-- Source data follows --

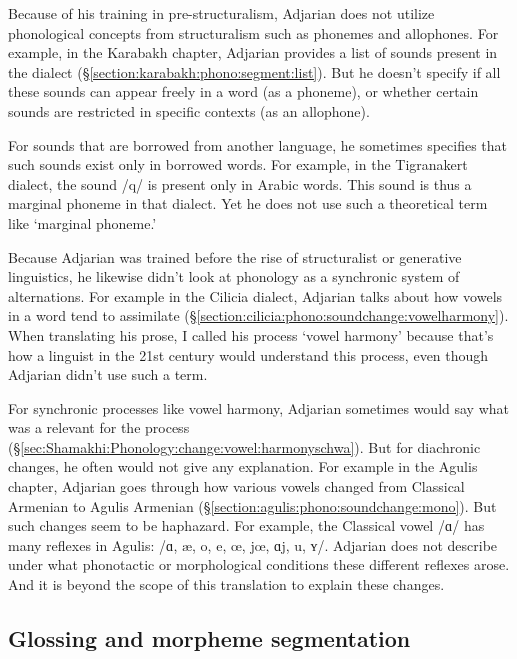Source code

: Because of his training in pre-structuralism, Adjarian does not utilize phonological concepts from structuralism such as phonemes and allophones. For example, in the Karabakh chapter, Adjarian provides a list of sounds present in the dialect (\S\ref{section:karabakh:phono:segment:list}). But he doesn't specify if all these sounds can appear freely in a word (as a phoneme), or whether certain sounds are restricted in specific contexts (as an allophone). 
	
For sounds that are borrowed from another language, he sometimes specifies that such sounds exist only in borrowed words. For example, in the Tigranakert dialect, the sound /q/ is present only in Arabic words. This sound is thus a marginal phoneme in that dialect. Yet he does not use such a theoretical term like `marginal phoneme.'

Because Adjarian was trained before the rise of structuralist or generative linguistics, he likewise didn't look at  phonology as a synchronic system of alternations. For example in the Cilicia dialect, Adjarian talks about how vowels in a word tend to assimilate (\S\ref{section:cilicia:phono:soundchange:vowelharmony}). When translating his prose, I called his process `vowel harmony' because that's how a linguist in the 21st century would understand this process, even though Adjarian didn't use such a term. 

For synchronic processes like vowel harmony, Adjarian sometimes would say what was a relevant for the process (\S\ref{sec:Shamakhi:Phonology:change:vowel:harmonyschwa}). But for diachronic changes, he often would not give  any explanation. For example in the Agulis chapter, Adjarian goes through how various   vowels changed from Classical Armenian to Agulis Armenian (\S\ref{section:agulis:phono:soundchange:mono}). But such changes seem to be haphazard. For example, the  Classical vowel /ɑ/ has many reflexes in Agulis:  /ɑ, æ, o, e, œ, jœ, ɑj, u, ʏ/. Adjarian does not describe under what phonotactic or morphological conditions these different reflexes arose. And it is beyond the scope of this translation to explain these changes. 

	
 
\subsection{Glossing and morpheme segmentation }\label{sec:HossepIntro:translation:gloss}





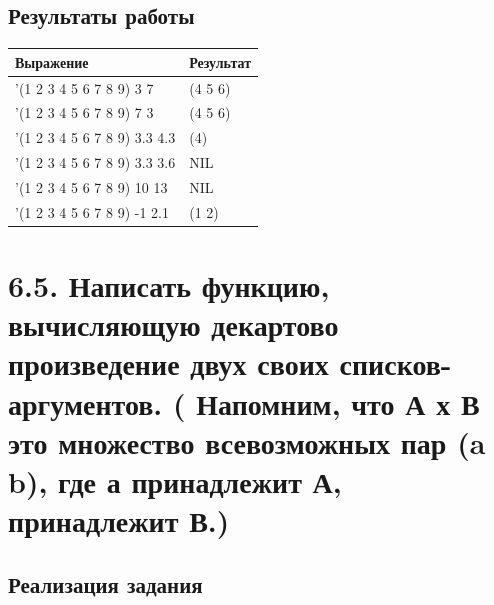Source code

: \documentclass[a4paper,12pt]{article}
\begin{document}
 	\subsection*{Результаты работы}
 	
 	\begin{table} [h!]
 		\begin{center}
 			\begin{tabular}{|l|l|}
 				\hline
 				{\bf  Выражение} &    {\bf Результат} \\
 				\hline
 				{'(1 2 3 4 5 6 7 8 9) 3 7} & (4 5 6)\\
 				\hline
 				{'(1 2 3 4 5 6 7 8 9) 7 3} & (4 5 6)\\
 				\hline
 				{'(1 2 3 4 5 6 7 8 9) 3.3 4.3} & (4)\\
 				\hline
 				{'(1 2 3 4 5 6 7 8 9) 3.3 3.6} & NIL\\
 				\hline
 				{'(1 2 3 4 5 6 7 8 9) 10 13} & NIL\\
 				\hline
 				{'(1 2 3 4 5 6 7 8 9) -1 2.1} & (1 2)\\
 				\hline
 			\end{tabular}  
 			\label{m2}
 		\end{center}
 	\end{table}
 	
 	
 	\newpage
 	
 	\section*{6.5. Написать функцию, вычисляющую декартово произведение двух своих списков-аргументов. ( Напомним, что А х В это множество всевозможных пар (a b), где а принадлежит А, принадлежит В.)
 	}
 	
 	\subsection*{Реализация задания}
 	
\end{document}
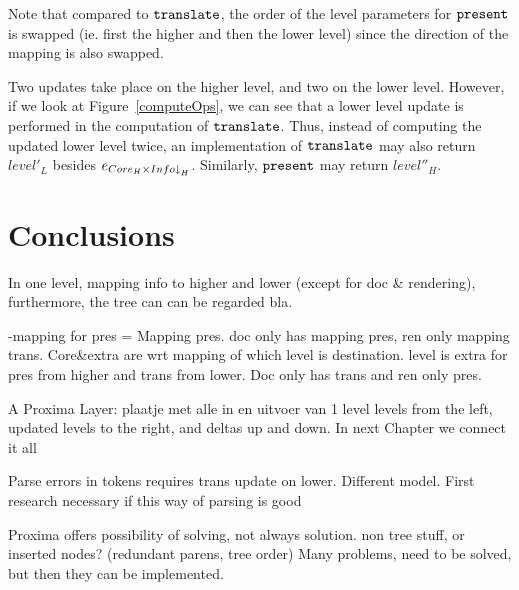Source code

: Note that compared to ${\tt translate}$, the order of the level parameters for 
${\tt present}$ is swapped (ie. first the higher and then the lower level) since the direction of the mapping is also swapped. 

Two updates take place on the higher level, and two on the lower level. However, if we look at Figure~\ref{computeOps}, we can see that a lower level update is performed in the computation of
 ${\tt translate}$. Thus, instead of computing the updated lower level twice, an implementation of 
 ${\tt translate}$ may also return $level'_{L}$ besides $e_{Core_{H} \times Info\idwn_{H}}$.  Similarly, ${\tt present}$ may return $level''_{H}$. 
 



%																
\section{Conclusions}

\toHere     %

In one level,  mapping info to higher and lower (except for doc \& rendering), furthermore, the tree can can be regarded bla.

-mapping for pres = Mapping pres. doc only has mapping pres, ren only mapping trans. Core\&extra are wrt mapping of which level is destination. level is extra for pres from higher and trans from lower. Doc only has trans  and ren only pres.

A Proxima Layer:
plaatje met alle in en uitvoer van 1 level
levels from the left, updated levels to the right, and deltas up and down. In next Chapter we connect it all


Parse errors in tokens requires trans update on lower. Different model. First research necessary if this way of parsing is good

Proxima offers possibility of solving, not always solution. non tree stuff, or inserted nodes? (redundant parens, tree order) Many problems, need to be solved, but then they can be implemented.



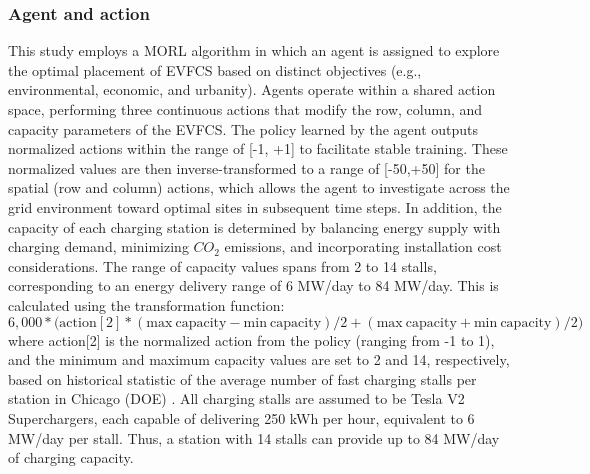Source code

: \documentclass[preprint,12pt]{elsarticle}
\begin{document}
\subsubsection{Agent and action}
This study employs a MORL algorithm in which an agent is assigned to explore the optimal placement of EVFCS based on distinct objectives (e.g., environmental, economic, and urbanity). Agents operate within a shared action space, performing three continuous actions that modify the row, column, and capacity parameters of the EVFCS. The policy learned by the agent outputs normalized actions within the range of [-1, +1] to facilitate stable training. These normalized values are then inverse-transformed to a range of [-50,+50] for the spatial (row and column) actions, which allows the agent to investigate across the grid environment toward optimal sites in subsequent time steps. In addition, the capacity of each charging station is determined by balancing energy supply with charging demand, minimizing $CO_2$ emissions, and incorporating installation cost considerations. The range of capacity values spans from 2 to 14 stalls, corresponding to an energy delivery range of 6 MW/day to 84 MW/day. This is calculated using the transformation function:
\begin{equation}
    6,000 * (\mathrm{action[2] * (\mathrm{max \: capacity} - \mathrm{min \: capacity})/2 + (\mathrm{max \: capacity} + \mathrm{min \: capacity})/2)}
\end{equation} where action[2] is the normalized action from the policy (ranging from -1 to 1), and the minimum and maximum capacity values are set to 2 and 14, respectively, based on historical statistic of the average number of fast charging stalls per station in Chicago (DOE) \cite{DOE_EVCSL}. All charging stalls are assumed to be Tesla V2 Superchargers, each capable of delivering 250 kWh per hour, equivalent to 6 MW/day per stall. Thus, a station with 14 stalls can provide up to 84 MW/day of charging capacity. 
\end{document}
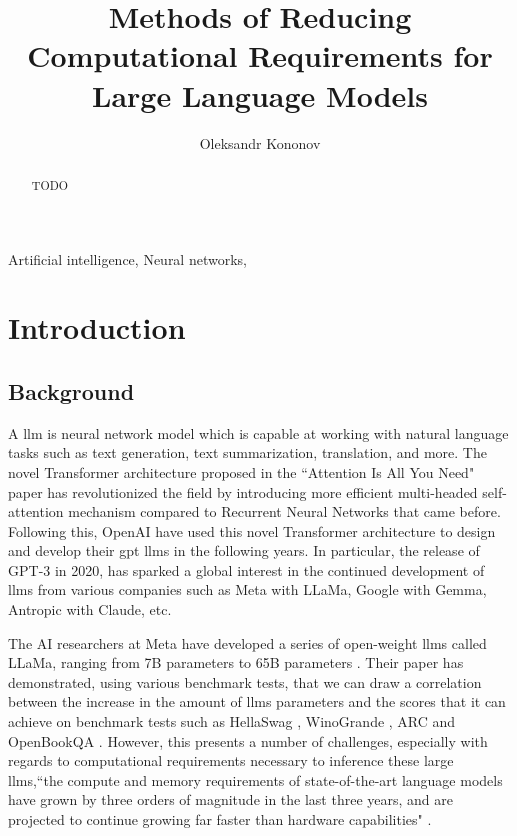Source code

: \documentclass{ifacconf}
\begin{document}
	
	\begin{frontmatter}
		
		\title{Methods of Reducing Computational Requirements for Large Language Models} 
		
		\author[First]{Oleksandr Kononov} 
		
		\address[First]{South East Technological University, 
			Cork Road, Waterford, Ireland (e-mail: 20071032@mail.wit.ie).}
		\begin{abstract}                %
			TODO
		\end{abstract}
		
		\begin{keyword}
			Artificial intelligence, Neural networks, 
		\end{keyword}
		
	\end{frontmatter}
	\section{Introduction}
	\subsection{Background}
	A \gls{llm} is neural network model which is capable at working with natural language tasks such as text generation, text summarization, translation, and more. The novel Transformer architecture proposed in the ``Attention Is All You Need" paper \cite{vaswani2017attentionneed} has revolutionized the field by introducing more efficient multi-headed self-attention mechanism compared to Recurrent Neural Networks that came before.
	Following this, OpenAI have used this novel Transformer architecture to design and develop their \gls{gpt} \glspl{llm} in the following years. In particular, the release of GPT-3 in 2020, has sparked a global interest in the continued development of \glspl{llm} from various companies such as Meta with LLaMa, Google with Gemma, Antropic with Claude, etc.
	
	The AI researchers at Meta have developed a series of open-weight \glspl{llm} called LLaMa, ranging from 7B parameters to 65B parameters \cite{touvron2023llamaopenefficientfoundation}. Their paper has demonstrated, using various benchmark tests, that we can draw a correlation between the increase in the amount of \glspl{llm} parameters and the scores that it can achieve on benchmark tests such as HellaSwag \cite{zellers2019hellaswagmachinereallyfinish}, WinoGrande \cite{sakaguchi2019winograndeadversarialwinogradschema}, ARC \cite{clark2018thinksolvedquestionanswering} and OpenBookQA \cite{mihaylov2018suitarmorconductelectricity}. However, this presents a number of challenges, especially with regards to computational requirements necessary to inference these large \glspl{llm},``the compute and memory requirements of state-of-the-art language models have grown by three orders of magnitude in the last three years, and are projected to continue growing far faster than hardware capabilities" \cite[p.~97]{bommasani2022opportunitiesrisksfoundationmodels}.
	
\end{document}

-- Source data concluded --

Each line above with the string "sometimes" should be reported in full.

For sounds that are borrowed from another language, he sometimes specifies that such sounds exist only in borrowed words. For example, in the Tigranakert dialect, the sound /q/ is present only in Arabic words. This sound is thus a marginal phoneme in that dialect. Yet he does not use such a theoretical term like `marginal phoneme.'
For synchronic processes like vowel harmony, Adjarian sometimes would say what was a relevant for the process (\S\ref{sec:Shamakhi:Phonology:change:vowel:harmonyschwa}). But for diachronic changes, he often would not give  any explanation. For example in the Agulis chapter, Adjarian goes through how various   vowels changed from Classical Armenian to Agulis Armenian (\S\ref{section:agulis:phono:soundchange:mono}). But such changes seem to be haphazard. For example, the  Classical vowel /ɑ/ has many reflexes in Agulis:  /ɑ, æ, o, e, œ, jœ, ɑj, u, ʏ/. Adjarian does not describe under what phonotactic or morphological conditions these different reflexes arose. And it is beyond the scope of this translation to explain these changes. 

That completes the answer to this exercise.